[Problem details] Extract the passage of the explanation of the glm error, everything from "Error in if" down to "the error message.".

[Document extract]
.....
First, the reason for the error message is that you are inputing a factor to the glm function, which was expecting to get numerical counts. To illustrate this, I will simulate data like yours:

> set.seed(2)
> Result <- rbinom(30,p=0.5,size=1)
> Result <- factor(rbinom(30,p=0.5,size=1))
> levels(Result) <- c("Fail","Pass")
> Day <- gl(3,10,30)
> table(Result,Day)
      Day
Result 1 2 3
  Fail 4 4 3
  Pass 6 6 7

The Poisson distribution is a count distribution, so when family=Poisson the glm function expects to get a numerical response vector containing non-negative counts. If I instead input the Result factor to glm as the reponse vector, then I get the same error message as you have:

> glm(Result ~ Day, family="poisson")
Error in if (any(y < 0)) stop("negative values not allowed for the 'Poisson' family") : 
  missing value where TRUE/FALSE needed
In addition: Warning message:
In Ops.factor(y, 0) : ‘<’ not meaningful for factors

Admitedly the error message isn't very helpful, but the authors of the glm function didn't expect that anyone would try to input non-numeric data into the regression function and so don't check for it specifically. The error arises because you can't do any numerical tests or computations on factors. When they try to test whether the response vector contains any negative values (y < 0), the test returns NA instead of TRUE or FALSE (because the variable isn't numeric) and hence the error message.
.....
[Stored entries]
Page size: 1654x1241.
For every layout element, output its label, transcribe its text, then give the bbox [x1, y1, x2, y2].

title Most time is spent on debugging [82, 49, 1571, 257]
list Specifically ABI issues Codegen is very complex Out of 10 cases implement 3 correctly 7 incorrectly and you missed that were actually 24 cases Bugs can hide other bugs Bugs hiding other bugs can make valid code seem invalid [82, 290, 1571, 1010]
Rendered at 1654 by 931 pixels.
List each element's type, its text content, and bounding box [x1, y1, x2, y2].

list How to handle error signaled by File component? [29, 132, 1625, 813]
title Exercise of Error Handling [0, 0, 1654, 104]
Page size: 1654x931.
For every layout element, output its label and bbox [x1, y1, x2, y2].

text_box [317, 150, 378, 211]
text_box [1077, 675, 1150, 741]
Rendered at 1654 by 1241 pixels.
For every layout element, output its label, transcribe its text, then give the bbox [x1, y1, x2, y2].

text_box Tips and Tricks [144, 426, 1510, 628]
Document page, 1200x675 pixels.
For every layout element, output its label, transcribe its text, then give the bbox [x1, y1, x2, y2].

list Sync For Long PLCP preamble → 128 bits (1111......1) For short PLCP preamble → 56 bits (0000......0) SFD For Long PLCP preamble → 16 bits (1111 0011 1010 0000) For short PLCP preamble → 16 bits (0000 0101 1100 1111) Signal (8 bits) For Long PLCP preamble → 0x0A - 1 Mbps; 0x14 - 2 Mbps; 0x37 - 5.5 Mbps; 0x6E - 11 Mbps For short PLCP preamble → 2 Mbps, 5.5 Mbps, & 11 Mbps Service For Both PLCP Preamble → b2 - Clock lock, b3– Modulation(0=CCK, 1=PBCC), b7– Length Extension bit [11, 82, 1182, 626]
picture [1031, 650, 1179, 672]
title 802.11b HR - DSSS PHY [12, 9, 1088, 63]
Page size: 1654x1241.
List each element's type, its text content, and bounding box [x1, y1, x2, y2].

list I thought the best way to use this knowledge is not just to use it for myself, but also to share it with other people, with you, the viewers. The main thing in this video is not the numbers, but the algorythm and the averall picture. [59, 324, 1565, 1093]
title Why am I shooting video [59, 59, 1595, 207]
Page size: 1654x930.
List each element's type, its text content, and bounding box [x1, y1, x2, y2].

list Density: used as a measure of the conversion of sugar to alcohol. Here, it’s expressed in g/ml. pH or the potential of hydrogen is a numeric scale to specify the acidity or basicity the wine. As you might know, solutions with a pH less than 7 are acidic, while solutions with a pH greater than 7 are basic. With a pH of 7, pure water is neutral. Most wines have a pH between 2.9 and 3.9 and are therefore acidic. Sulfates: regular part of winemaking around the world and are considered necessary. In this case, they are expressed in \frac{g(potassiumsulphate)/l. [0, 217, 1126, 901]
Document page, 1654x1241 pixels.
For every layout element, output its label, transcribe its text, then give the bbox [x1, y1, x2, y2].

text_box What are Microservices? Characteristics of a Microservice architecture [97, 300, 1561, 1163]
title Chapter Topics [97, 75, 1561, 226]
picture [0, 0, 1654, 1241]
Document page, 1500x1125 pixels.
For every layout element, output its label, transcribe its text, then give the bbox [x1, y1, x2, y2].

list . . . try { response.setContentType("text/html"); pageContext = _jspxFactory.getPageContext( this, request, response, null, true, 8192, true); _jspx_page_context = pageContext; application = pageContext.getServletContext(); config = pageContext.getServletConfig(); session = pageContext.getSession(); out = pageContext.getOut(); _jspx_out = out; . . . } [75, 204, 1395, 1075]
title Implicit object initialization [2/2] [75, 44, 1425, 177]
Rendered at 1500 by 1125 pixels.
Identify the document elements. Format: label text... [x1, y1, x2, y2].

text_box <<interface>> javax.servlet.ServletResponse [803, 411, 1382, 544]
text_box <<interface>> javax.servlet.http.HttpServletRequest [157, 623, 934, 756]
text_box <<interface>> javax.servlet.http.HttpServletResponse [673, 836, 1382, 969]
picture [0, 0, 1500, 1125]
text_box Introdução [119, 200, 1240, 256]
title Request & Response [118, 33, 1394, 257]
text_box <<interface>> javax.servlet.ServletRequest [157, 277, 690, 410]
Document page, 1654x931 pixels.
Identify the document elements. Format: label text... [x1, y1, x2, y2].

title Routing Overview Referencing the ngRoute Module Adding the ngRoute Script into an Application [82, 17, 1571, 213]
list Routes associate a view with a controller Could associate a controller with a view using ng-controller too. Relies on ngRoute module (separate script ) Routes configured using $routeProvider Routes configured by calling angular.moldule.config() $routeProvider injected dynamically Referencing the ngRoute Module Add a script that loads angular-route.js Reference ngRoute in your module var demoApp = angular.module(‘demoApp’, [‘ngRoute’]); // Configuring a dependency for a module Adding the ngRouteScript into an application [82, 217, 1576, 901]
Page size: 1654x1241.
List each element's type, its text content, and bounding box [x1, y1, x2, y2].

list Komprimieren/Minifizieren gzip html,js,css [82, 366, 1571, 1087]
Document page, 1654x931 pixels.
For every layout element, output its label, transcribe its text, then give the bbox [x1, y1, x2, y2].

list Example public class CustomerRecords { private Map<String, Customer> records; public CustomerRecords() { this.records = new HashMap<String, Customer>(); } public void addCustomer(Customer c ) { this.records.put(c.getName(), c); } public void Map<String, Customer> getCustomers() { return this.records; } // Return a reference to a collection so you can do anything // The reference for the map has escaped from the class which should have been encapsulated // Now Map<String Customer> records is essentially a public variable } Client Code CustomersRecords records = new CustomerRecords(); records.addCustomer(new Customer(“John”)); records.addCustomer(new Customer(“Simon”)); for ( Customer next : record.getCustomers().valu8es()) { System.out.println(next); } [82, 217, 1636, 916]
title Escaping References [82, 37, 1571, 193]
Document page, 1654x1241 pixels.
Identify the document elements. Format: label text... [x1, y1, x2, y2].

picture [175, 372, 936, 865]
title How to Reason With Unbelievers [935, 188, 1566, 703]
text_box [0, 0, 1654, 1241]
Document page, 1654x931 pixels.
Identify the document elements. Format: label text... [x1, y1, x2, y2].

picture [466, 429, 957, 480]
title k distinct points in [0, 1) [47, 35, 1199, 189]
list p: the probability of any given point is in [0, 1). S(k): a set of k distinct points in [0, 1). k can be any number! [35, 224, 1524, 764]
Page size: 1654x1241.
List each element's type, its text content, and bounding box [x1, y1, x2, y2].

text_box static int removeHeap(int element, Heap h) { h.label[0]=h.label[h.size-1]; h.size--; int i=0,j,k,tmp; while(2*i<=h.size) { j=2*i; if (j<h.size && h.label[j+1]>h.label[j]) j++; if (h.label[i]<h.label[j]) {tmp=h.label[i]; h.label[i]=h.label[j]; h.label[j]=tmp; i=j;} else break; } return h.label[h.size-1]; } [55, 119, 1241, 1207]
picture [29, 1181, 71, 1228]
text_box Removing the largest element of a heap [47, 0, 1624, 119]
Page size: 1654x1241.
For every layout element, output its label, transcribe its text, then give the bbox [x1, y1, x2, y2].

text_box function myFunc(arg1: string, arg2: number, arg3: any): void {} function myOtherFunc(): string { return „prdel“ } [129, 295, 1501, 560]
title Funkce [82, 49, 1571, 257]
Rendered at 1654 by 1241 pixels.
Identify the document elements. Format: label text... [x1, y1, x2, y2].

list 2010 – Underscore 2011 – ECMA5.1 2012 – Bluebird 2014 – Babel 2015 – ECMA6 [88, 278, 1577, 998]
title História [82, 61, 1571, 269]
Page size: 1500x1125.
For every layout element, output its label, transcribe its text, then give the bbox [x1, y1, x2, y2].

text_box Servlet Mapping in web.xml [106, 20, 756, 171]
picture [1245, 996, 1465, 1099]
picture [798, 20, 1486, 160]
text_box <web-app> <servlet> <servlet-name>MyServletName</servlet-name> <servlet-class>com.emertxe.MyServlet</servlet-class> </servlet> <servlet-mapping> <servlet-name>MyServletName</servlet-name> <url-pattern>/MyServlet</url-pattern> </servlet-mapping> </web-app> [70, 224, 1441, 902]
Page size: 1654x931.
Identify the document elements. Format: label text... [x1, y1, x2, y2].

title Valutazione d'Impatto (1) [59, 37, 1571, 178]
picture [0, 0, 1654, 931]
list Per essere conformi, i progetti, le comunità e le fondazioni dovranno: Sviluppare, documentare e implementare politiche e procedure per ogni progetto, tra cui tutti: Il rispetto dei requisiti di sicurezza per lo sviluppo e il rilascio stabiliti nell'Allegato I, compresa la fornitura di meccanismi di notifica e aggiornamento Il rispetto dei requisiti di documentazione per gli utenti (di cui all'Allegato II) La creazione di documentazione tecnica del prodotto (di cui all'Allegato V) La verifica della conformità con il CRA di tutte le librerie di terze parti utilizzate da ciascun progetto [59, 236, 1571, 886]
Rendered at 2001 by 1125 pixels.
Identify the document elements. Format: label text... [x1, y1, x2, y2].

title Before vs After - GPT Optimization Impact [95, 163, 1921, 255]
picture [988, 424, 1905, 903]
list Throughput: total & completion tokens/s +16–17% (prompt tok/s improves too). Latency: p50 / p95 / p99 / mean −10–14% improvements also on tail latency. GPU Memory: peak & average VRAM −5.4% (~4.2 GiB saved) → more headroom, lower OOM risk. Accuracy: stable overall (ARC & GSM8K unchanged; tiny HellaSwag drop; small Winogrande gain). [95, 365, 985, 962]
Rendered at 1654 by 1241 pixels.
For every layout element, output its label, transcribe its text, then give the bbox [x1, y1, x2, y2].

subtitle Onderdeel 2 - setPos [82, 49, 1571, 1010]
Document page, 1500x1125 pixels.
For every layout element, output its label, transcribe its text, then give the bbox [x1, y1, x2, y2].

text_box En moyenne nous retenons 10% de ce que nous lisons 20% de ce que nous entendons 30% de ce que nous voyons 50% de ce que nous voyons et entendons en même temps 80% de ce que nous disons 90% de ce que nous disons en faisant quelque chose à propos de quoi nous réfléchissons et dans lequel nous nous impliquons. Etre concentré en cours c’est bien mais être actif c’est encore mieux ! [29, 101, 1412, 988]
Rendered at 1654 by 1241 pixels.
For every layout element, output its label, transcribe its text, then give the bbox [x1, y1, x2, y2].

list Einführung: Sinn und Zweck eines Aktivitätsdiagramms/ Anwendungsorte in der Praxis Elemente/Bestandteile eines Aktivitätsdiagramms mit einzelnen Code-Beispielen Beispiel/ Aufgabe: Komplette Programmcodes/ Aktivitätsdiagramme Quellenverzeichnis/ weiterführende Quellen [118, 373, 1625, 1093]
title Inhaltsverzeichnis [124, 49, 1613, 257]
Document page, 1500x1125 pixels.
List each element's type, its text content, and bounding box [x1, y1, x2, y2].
.....
[Task answer]
Error in if (any(y < 0)) stop("negative values not allowed for the 'Poisson' family") : 
  missing value where TRUE/FALSE needed
In addition: Warning message:
In Ops.factor(y, 0) : ‘<’ not meaningful for factors

Admitedly the error message isn't very helpful, but the authors of the glm function didn't expect that anyone would try to input non-numeric data into the regression function and so don't check for it specifically. The error arises because you can't do any numerical tests or computations on factors. When they try to test whether the response vector contains any negative values (y < 0), the test returns NA instead of TRUE or FALSE (because the variable isn't numeric) and hence the error message.